Now suddenly it is time, and the MPs are having great difficulty in getting some of the prisoners out of the cages. One prisoner clings to the wire of the cage and sobs as they prise him loose. Another falls to his knees, howling and shouting something in English. ‘He’s imploring for mercy,’ Akbar says. ‘“You promised you wouldn’t send me, Andrew. You promised, Steve, you promised.”’ Kissing the hands of the white men. Others though are just walking out, resigned to their fate, reciting the verses of the Koran.

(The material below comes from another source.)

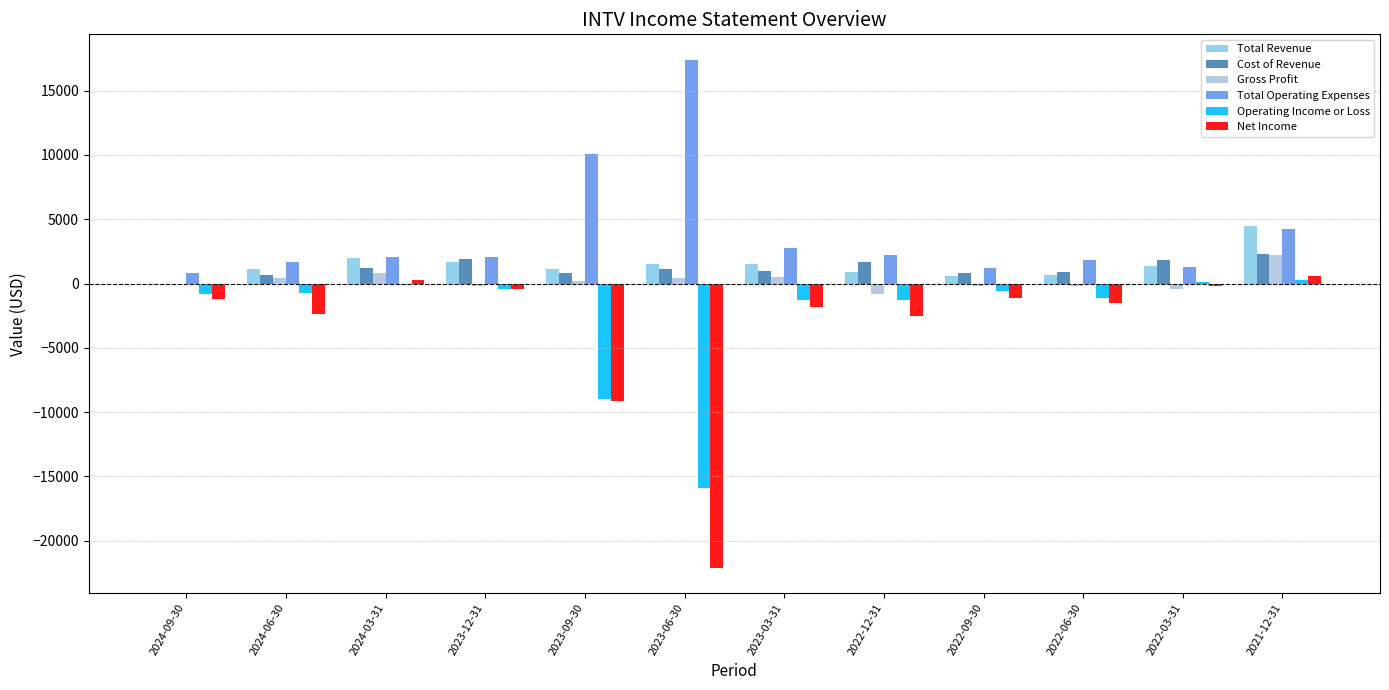

What are all the series names shown in the legend?

Total Revenue, Cost of Revenue, Gross Profit, Total Operating Expenses, Operating Income or Loss, Net Income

An MP moves towards Mikal but continues past and enters the adjoining cage, which contains a Nigerian called Mansur. From him there had been complaints that everything in Afghanistan was inferior to Africa, even the rain and wind here were of an inferior quality. A Christian who had converted to Islam, and in the interrogating booth was constantly trying to convert the Americans, he is now being readied to be put on a plane.